The problem? Many teachers or reviewers simply see the big label and stop digging. The fine print gets lost.
The article explains that those reviewing reports must understand what they’re seeing. If they don’t – the system’s credibility takes a hit.
This isn’t just a school-yard issue either. As academic integrity services point out, when tools misidentify or mis-classify rewrites and AI-generated text, the risk of unfair accusations or false reassurance skyrockets.
One deep-dive study found that texts mostly edited by AI (rather than fully generated) still carried the machine-mark – and those edits increasingly evade detection in current systems.
Check out research on AI-edited text detection that underscores how even mixing human draft + AI touches complicates authorship attribution.
From a personal standpoint: I see this revolt of “AI in writing” as less about the tech and more about transparency.
If Grammarly builds a “Humanize” tool that lets AI-generated phrases slide into human-written territory, then educators, creators, and platforms need clearer signals.
The article suggests a “yellow” category for “Edited by AI” might help, and I agree: nuance matters.
Worst part? This all comes as many institutions are doubling down on AI-detector tools or automated authorship flags.
But what’s the point of a detector if the pipeline lets AI-written + AI-humanized work pass as entirely human-typed?
To illustrate, a blog post on Originality.ai shows how using rephrase/rewriter features in Grammarly raised AI-detection scores elsewhere – so the laundering isn’t invisible to everyone.
Here’s the practical punch: If you’re a student, writer or publisher relying on Grammarly’s Authorship reports as gold, you might want to pause and ask questions.
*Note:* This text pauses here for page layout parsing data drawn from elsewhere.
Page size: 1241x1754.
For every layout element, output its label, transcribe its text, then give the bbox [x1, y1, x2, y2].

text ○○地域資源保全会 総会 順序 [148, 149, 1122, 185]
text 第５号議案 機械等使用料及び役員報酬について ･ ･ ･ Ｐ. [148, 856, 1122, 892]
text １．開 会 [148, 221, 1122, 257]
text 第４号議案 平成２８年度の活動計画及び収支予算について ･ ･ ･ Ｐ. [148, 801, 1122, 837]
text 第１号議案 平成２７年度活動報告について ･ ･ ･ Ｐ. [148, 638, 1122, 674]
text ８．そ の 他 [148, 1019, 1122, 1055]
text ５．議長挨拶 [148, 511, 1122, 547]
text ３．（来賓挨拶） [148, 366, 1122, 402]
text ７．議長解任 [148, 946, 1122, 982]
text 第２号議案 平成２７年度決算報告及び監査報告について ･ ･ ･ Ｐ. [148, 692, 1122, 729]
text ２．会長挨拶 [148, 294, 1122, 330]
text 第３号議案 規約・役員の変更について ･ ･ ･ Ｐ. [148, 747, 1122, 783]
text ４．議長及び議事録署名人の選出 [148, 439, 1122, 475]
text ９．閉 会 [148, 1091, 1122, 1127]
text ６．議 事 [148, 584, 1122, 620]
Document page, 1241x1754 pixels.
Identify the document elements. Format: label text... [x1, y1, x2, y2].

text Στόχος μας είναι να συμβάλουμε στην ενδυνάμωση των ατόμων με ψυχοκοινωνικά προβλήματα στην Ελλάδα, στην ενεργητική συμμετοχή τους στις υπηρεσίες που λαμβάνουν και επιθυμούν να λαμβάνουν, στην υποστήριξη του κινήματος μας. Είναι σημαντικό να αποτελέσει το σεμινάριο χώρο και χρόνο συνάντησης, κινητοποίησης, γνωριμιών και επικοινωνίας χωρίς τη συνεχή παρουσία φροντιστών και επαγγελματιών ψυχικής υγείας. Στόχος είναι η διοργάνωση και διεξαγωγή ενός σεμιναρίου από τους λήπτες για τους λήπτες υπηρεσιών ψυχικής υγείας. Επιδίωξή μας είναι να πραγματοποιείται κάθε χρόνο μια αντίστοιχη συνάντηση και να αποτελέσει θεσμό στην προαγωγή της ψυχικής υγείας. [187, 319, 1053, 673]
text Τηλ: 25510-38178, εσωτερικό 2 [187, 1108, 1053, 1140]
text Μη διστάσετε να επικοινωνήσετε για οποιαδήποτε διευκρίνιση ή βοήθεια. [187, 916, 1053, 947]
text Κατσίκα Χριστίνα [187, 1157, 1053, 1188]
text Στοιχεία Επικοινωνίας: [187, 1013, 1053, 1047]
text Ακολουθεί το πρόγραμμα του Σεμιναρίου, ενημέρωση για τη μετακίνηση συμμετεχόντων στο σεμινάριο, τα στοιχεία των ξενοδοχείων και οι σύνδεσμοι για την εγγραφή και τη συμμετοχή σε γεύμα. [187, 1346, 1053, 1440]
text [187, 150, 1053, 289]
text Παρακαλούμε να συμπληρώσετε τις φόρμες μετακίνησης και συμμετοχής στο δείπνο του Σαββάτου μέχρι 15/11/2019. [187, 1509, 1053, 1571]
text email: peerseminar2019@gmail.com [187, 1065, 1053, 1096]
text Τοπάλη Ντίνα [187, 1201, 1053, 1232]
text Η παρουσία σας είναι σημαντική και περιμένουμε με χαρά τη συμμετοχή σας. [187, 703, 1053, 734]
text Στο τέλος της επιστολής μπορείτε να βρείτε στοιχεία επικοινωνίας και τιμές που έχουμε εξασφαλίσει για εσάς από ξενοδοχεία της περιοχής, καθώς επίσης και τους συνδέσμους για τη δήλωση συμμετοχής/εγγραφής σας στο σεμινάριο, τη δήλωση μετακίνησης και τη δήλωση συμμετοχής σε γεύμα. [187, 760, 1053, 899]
How long did it take to write the piece? Was there heavy rewriting by an AI agent?
Did the system track the version history, or did someone paste in a draft later? In many cases the visible “human-typed” status gives false comfort.
For institutions and educators: it’s time to revisit how authorship tools are used. If your teacher sees “75% human-typed” and accepts it without additionally checking draft history or revision time, you’re trusting a system that can be gamed.
Combine the authorship scores with human checks: talk to the writer, review draft logs, ask for outlines. Relying solely on machine-labels won’t cut it.
At its core, what this story reveals is a trust gap. Tools like Grammarly aim to support writers – and they’re great at grammar, tone, clarity.
But when they step into the authorship and authenticity game, unintended consequences pop up.
When AI-assisted tools blur into identity, then distinguishing who really wrote what becomes a labyrinth.
I’ll be watching how Grammarly responds to this criticism – will they tweak their category system, clarify transparency, offer better audit trails?
Because if they don’t, the “laundering” issue may erode trust far beyond students’ essays.